Dalwinder Singh appeared before Judge Peter Whitford on Thursday charged with two counts of being an accessory after the fact.
The charge dates from February 6 last year when Singh, 25, was contacted by two men - who were known to him - asking for his help to "take them away from Woolgoolga".
It was a day after the two men allegedly assaulted two 16-year-old girls at Woolgoolga Headland and a nearby blueberry farm.
A third man is also charged with the assault at Woolgoolga Headland.
The trial for two of the accused men is listed for January next year and authorities are seeking for a third man to be extradited from India.
On the day of the alleged offence, the victims were living in residential care and had gone to Woolgoolga foreshore.
They spoke to three men at the park and the group began drinking alcohol before the girls got into the car with the men and went to Woolgoolga Headland.
Several indecent assaults were alleged to have been committed against the victims, before they were directed back into the car.
Two of the men drove the girls to a nearby blueberry farm and they went inside a cabin on the property.
One of the victims was given more alcohol by one of the accused, who then allegedly took her to a caravan, pushed her down and sexually assaulted her.
The second man then went inside the caravan and allegedly stopped the victim from leaving.
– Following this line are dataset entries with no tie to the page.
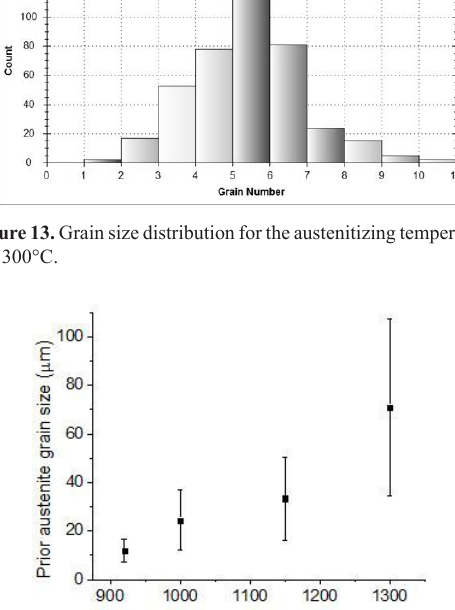
Figure 8. Prior austenitic grains for the austenitizing temperature of 1150°C. Etchant: Teepol. OM. 200x.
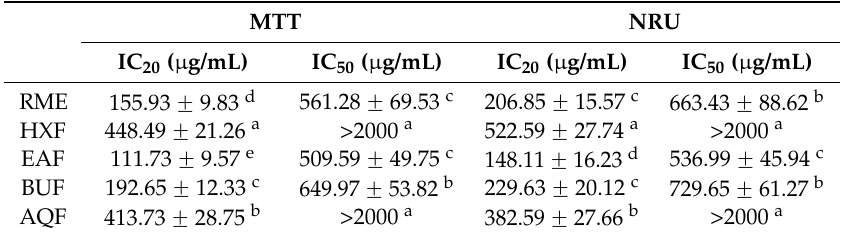
Table 4. IC 20 and IC 50 values obtained by the MTT and NRU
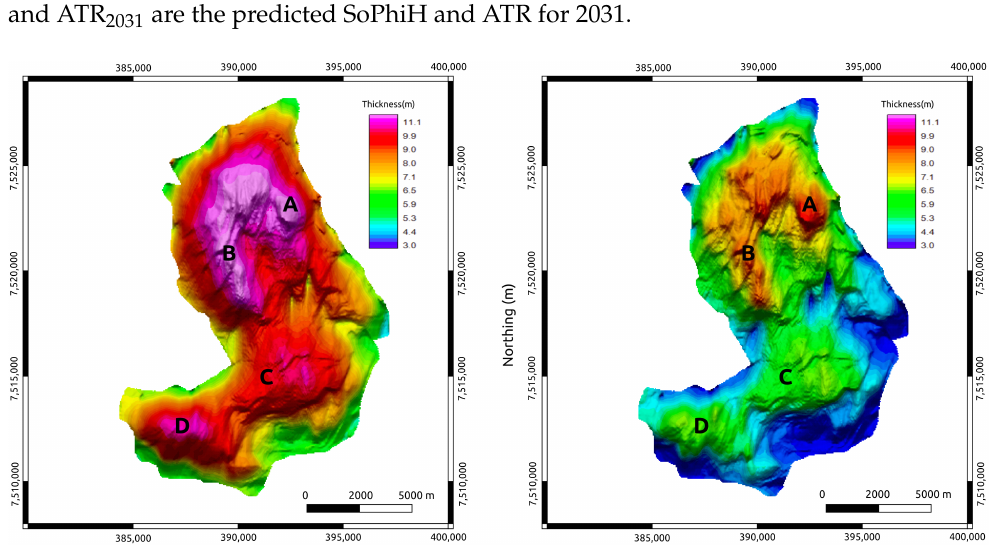
Figure 14. SoPhiH maps predicted based on the CSEM inversion of the MR3D reservoir. ( Left panel ) The base year (2021). ( Right panel ) The monitoring year (2031). A, B, C, and D are anomalous oil zones associated with the reservoir’s thickest portions; compare with the true SoPhiH maps of the flow simulation in Figure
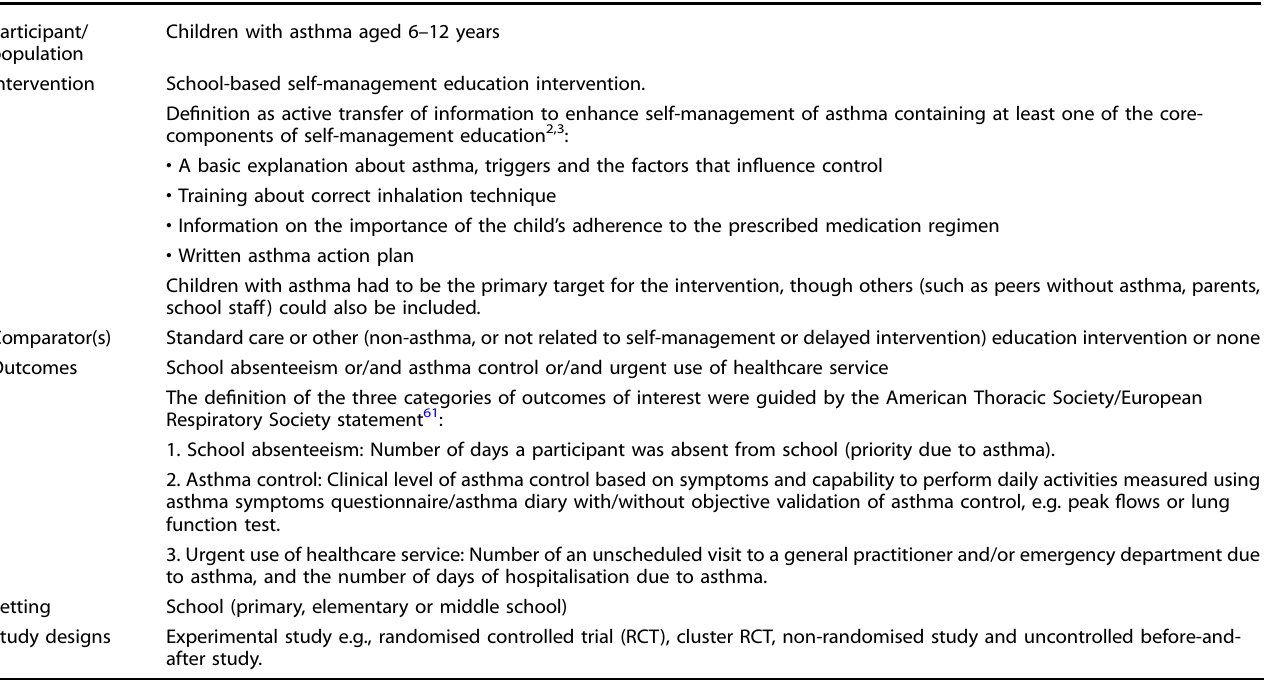
Table 3. PICO study strategy and de fi nition of terminology. Participant/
The court was told he allegedly pushed her down, pressed a knife to her neck and sexually assaulted her without her consent.
The co-accused then fled the scene and the victims were taken to hospital for examination.
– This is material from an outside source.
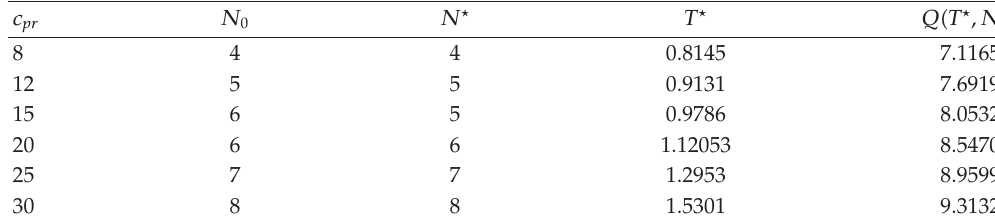
Table 2: N (cid:4) , T (cid:4) , Q (cid:6) T (cid:4) , N (cid:4) (cid:7) . Costs: c rj (cid:5) j , j (cid:5) 1 , 2 ... N − 1.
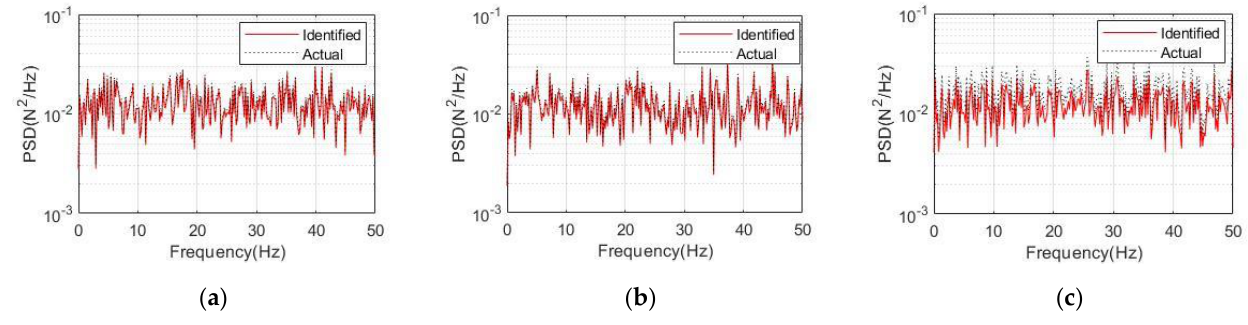
Figure 3. Estimation of the random forces. ( a ) Force 1; ( b ) force 2; ( c ) force 3.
The next day, the two co-accused men approached Singh asking for his help.
Singh agreed to drive them to the Gold Coast, where he left them, before returning to Woolgoolga.
The court heard Singh let them use his mobile phone as neither of the co-accused wanted to use their phones.
The co-accused then proceeded to Brisbane where they boarded a flight to India that night.
At the time, Singh was of the understanding that both men were under suspicion from the police, but denied knowing they intended to leave Australia.
Singh's solicitor, Hugo Schleiger, argued his client had no criminal record and had pleaded guilty at the first available opportunity.
Mr Schleiger said his client was now working at a Woolgoolga blueberry farm to pay for a diploma at a Queensland college where he travels to twice a week.
In sentencing, Judge Whitford said the offending resulted from "peer pressure and a desire to assist his friends without... significant thought to the consequences of his actions".
Singh was convicted on both offences and sentenced to a 12-month good behaviour bond.